For each line below that includes the word "Example", make a copy.
━━ DATASET RECORDS
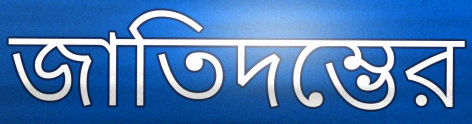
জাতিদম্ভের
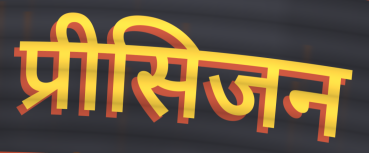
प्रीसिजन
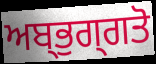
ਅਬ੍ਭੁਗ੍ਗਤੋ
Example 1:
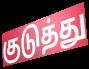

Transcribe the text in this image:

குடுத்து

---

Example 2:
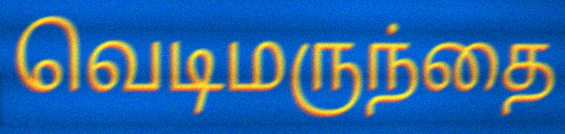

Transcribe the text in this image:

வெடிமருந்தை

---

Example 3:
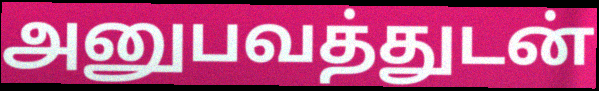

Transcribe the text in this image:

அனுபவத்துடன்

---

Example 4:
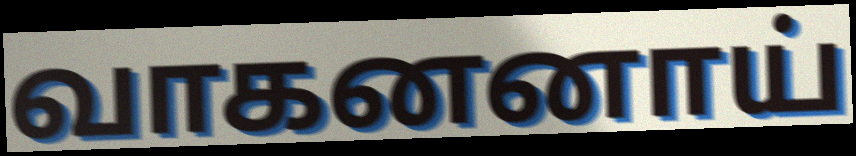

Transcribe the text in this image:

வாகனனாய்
━━━━
-- YOUR SOLUTION --
Example 1:
Example 2:
Example 3:
Example 4:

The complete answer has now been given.